An engineer by training, Randy has put his Cornell education to the test while teaching refugees in Boston, building pump stations in the Everglades, lecturing for Muslim clerics in Yogyakarta, editing academic journals in Italy, mapping the badlands of Montauk point, and running the volunteer organization Amigos de Nicaragua.
He first ventured to Nicaragua in 1998, which he made his home for the next five years. There he worked as an agronomist and engineer, and fell in love with and married Nicaraguan Ericka Briceño.
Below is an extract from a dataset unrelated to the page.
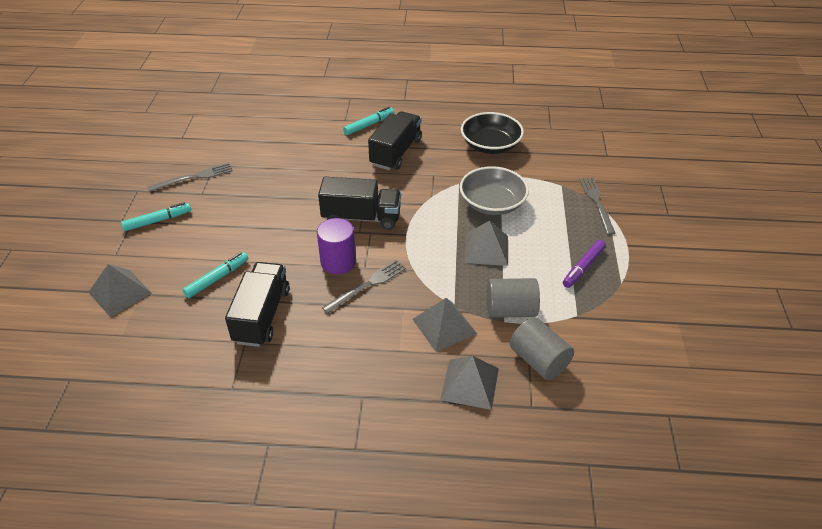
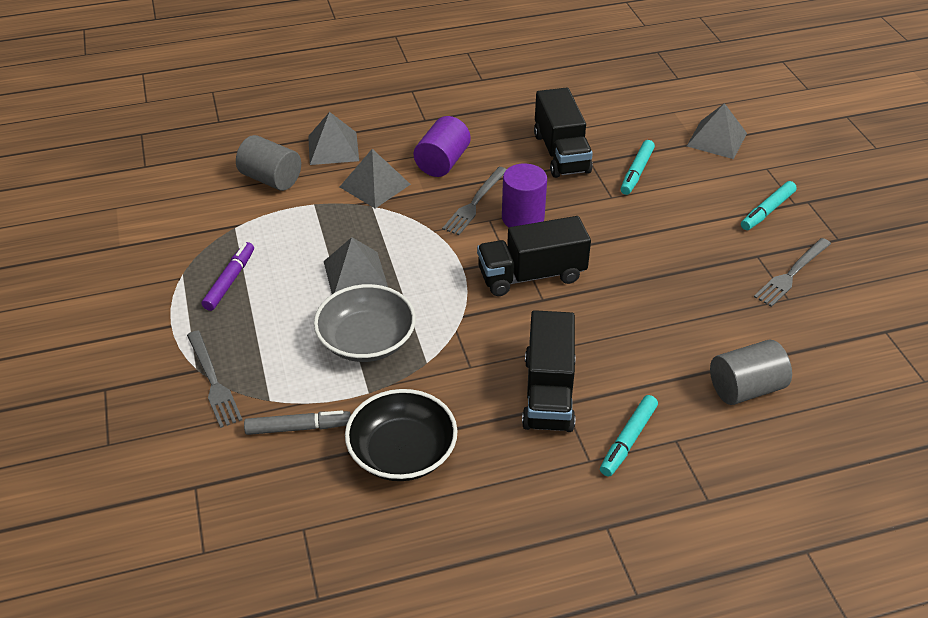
camera: 160 degrees right, 0 degrees up
(372, 335) = (442, 162): none -> purple cylinder
(510, 310) = (309, 215): grey cylinder -> grey cylinder (745, 388)
(546, 168) = (298, 428): none -> grey marker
He completed a masters degree in development economics and international relations at Johns Hopkins SAIS in 2005. He and Ericka live part-time in Nicaragua.
In his limited free time, Randy enjoys playing 12 string folk guitar, swimming and surfing, salsa, tango, and swing dancing, backpacking, making maps, and fiddling with Linux-based computers. He remains an insufferable gearhead whose challenge to find the perfect backpack and its contents continues unabated. His work has appeared in BC Journal of International Relations, Between the Waves Magazine, and SAIS Review. Randy's website is www.therandymon.com.